Judge paves way for taxi lawsuit

A judge has given taxi plate owners the go-ahead to proceed with a lawsuit claiming the city's decision to allow Uber and similar companies to operate legally was discriminatory.

Plate owners get green light to proceed with $215M class action over city's decision to allow Uber

Taxi plate owners in Ottawa can proceed with a $215-million class action claiming discrimination over the city's 2016 decision to allow Uber to operate legally, a judge ruled Tuesday. (Adrian Wyld/Canadian Press)

A judge has given Ottawa taxi plate owners the go-ahead to proceed with a lawsuit claiming the city's decision to allow Uber and similar companies to operate legally is discriminatory. 

Justice Robert Smith's decision, handed down Tuesday, acknowledges taxi drivers share the same concerns over the city's new rules. The ruling will allow members of the taxi industry to go ahead with a class action instead of pursuing the matter in court individually.

Uber began operating in Ottawa in 2014. In September 2016, the city amended its taxi bylaw by creating a new category of licence that legalized Uber's business model. 

Around this same time the taxi industry filed an uncertified class action against the City of Ottawa claiming $215 million in damages.

Claims of discrimination

The suit was filed by the parent company of Capital Taxi and Marc Andre Way, whose family is the single-largest owner of taxi plates in the city. It was the largest lawsuit ever filed against the city.

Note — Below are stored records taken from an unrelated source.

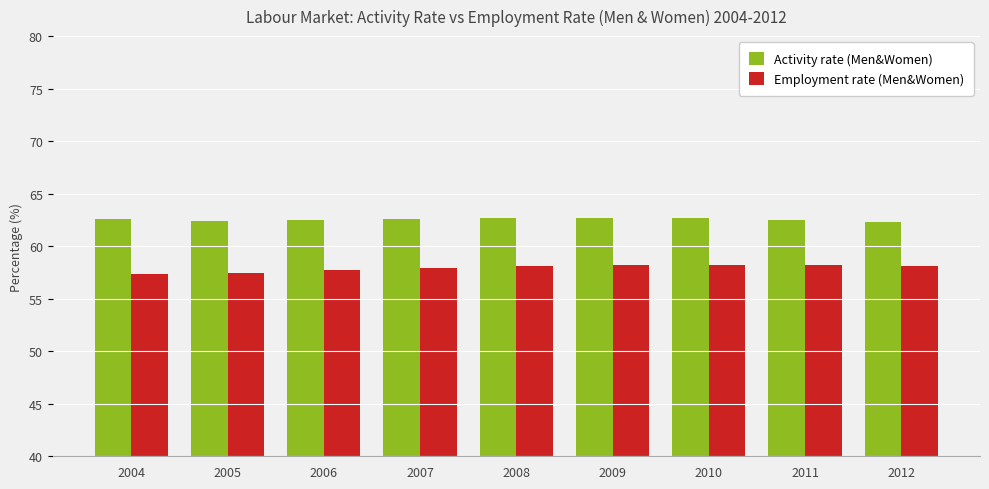

At 2010, list the series in order from smallest to largest.

Employment rate (Men&Women), Activity rate (Men&Women)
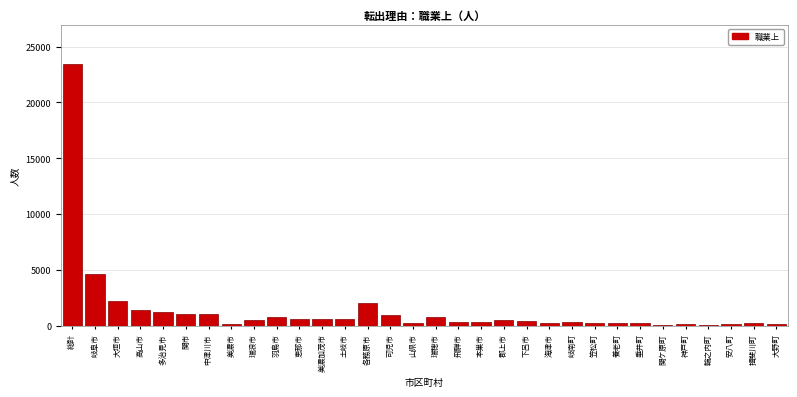

What is the greatest value displayed?

23440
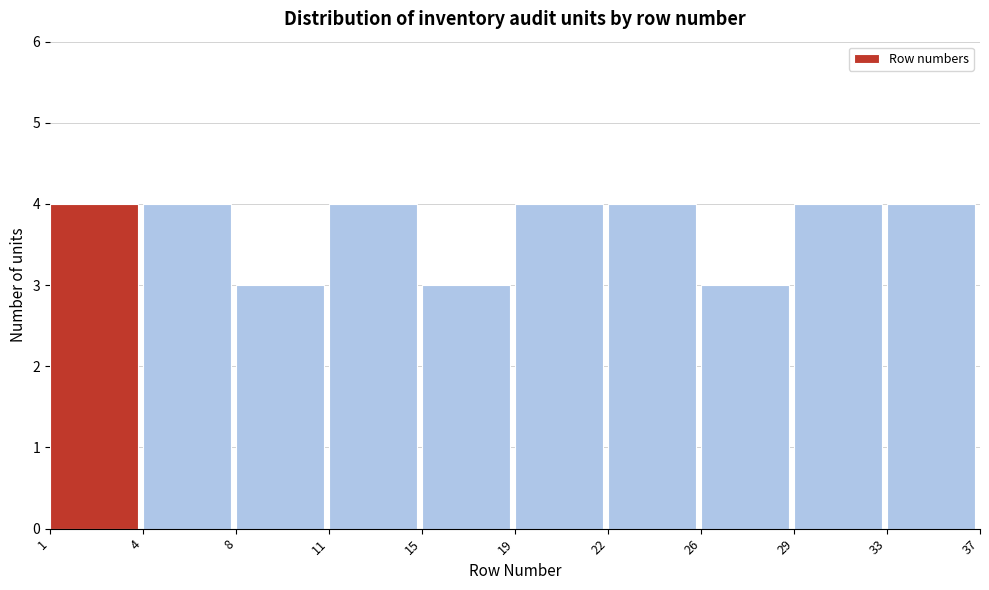

Reading left to right, transcribe all the data shown in this chart.

4	4	3	4	3	4	4	3	4	4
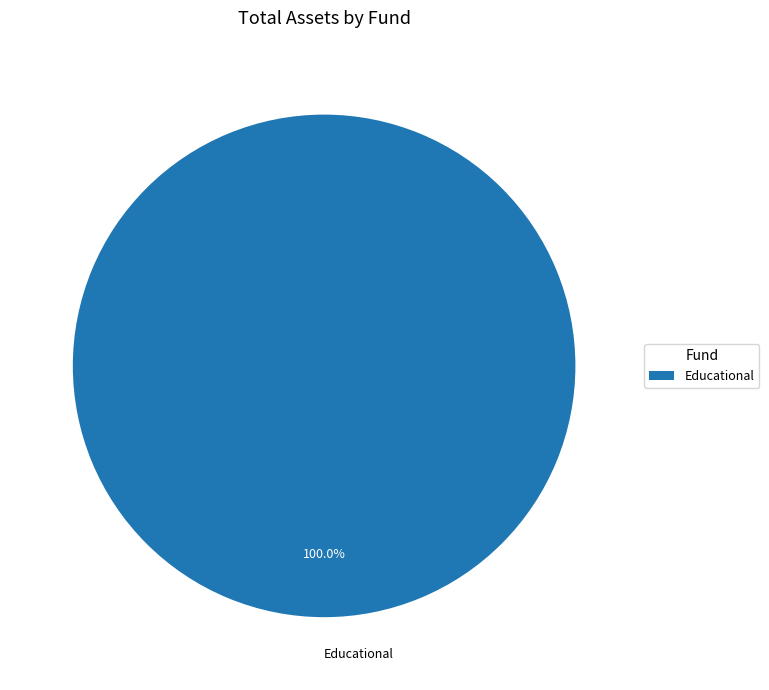

Does any single category account for the majority?

Yes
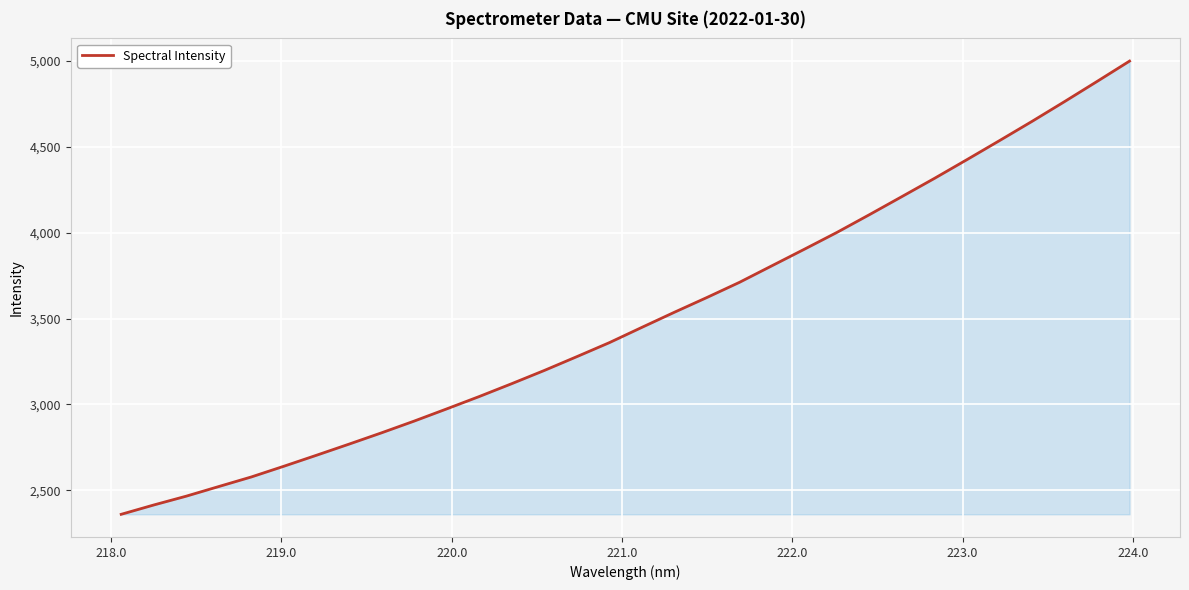

What is the greatest value displayed?

4999.8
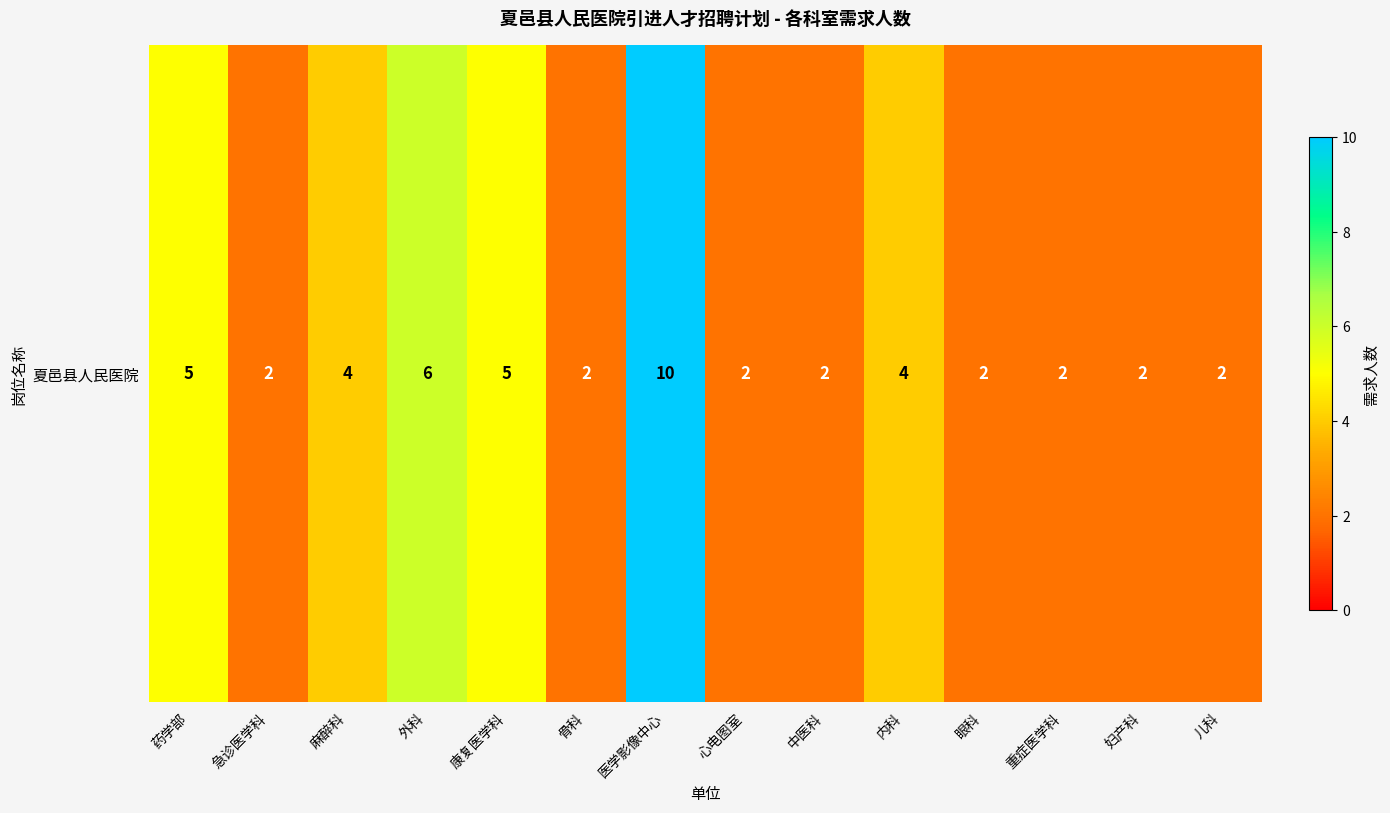

What is the change in value from 康复医学科 to 中医科?

-3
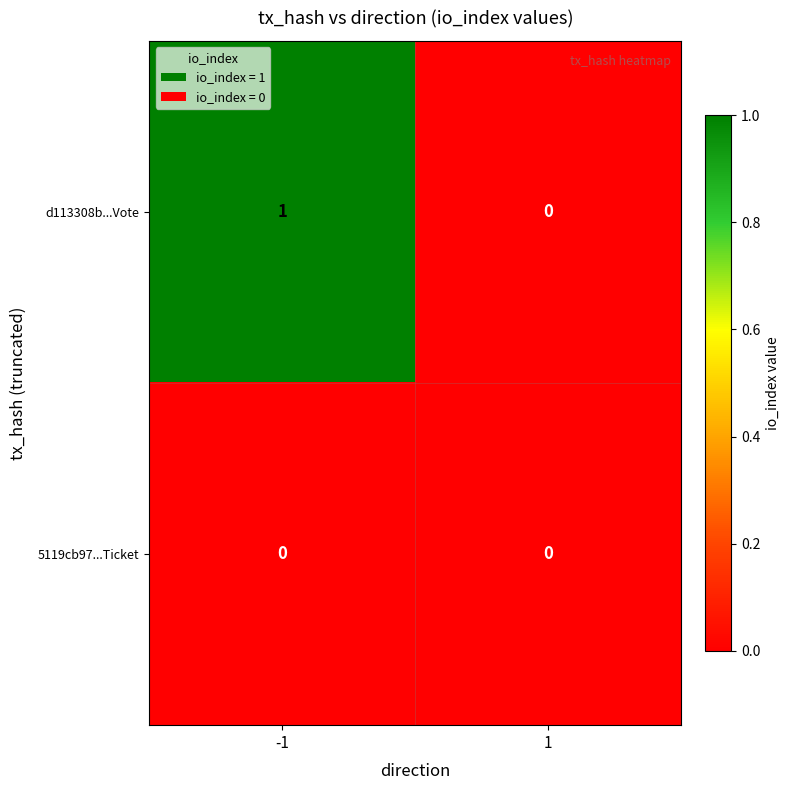

Which series has the largest total across all categories?

d113308b...Vote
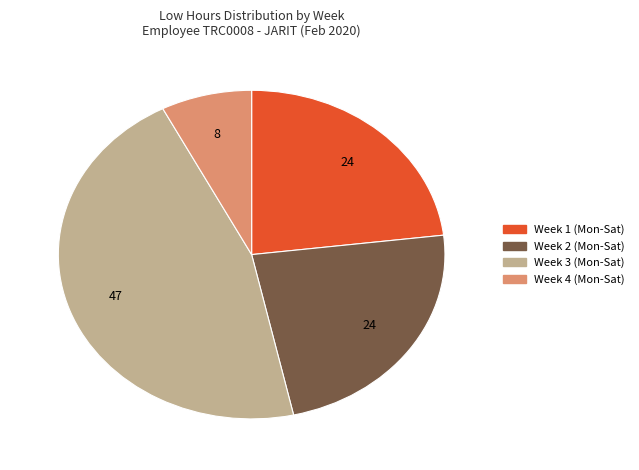

Is there any slice that represents more than half of the pie?

No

Taxi drivers claim the city is responsible for losses they suffered after Uber was legalized in Ottawa, according to an overview of the case. 

The plaintiffs allege that by welcoming Uber the city has discriminated against taxi drivers, many of whom are "members of minority groups." The plaintiffs also claim fees charged to them under the amended bylaw amount to illegal taxes. 

The city disagrees with the taxi industry's claims, but agreed with the court that a class action is the best way to proceed.

In its response to the lawsuit in 2016, the city said it has no obligation to protect the taxi industry from financial losses, and argued the claim of $215 million in damages is grossly exaggerated.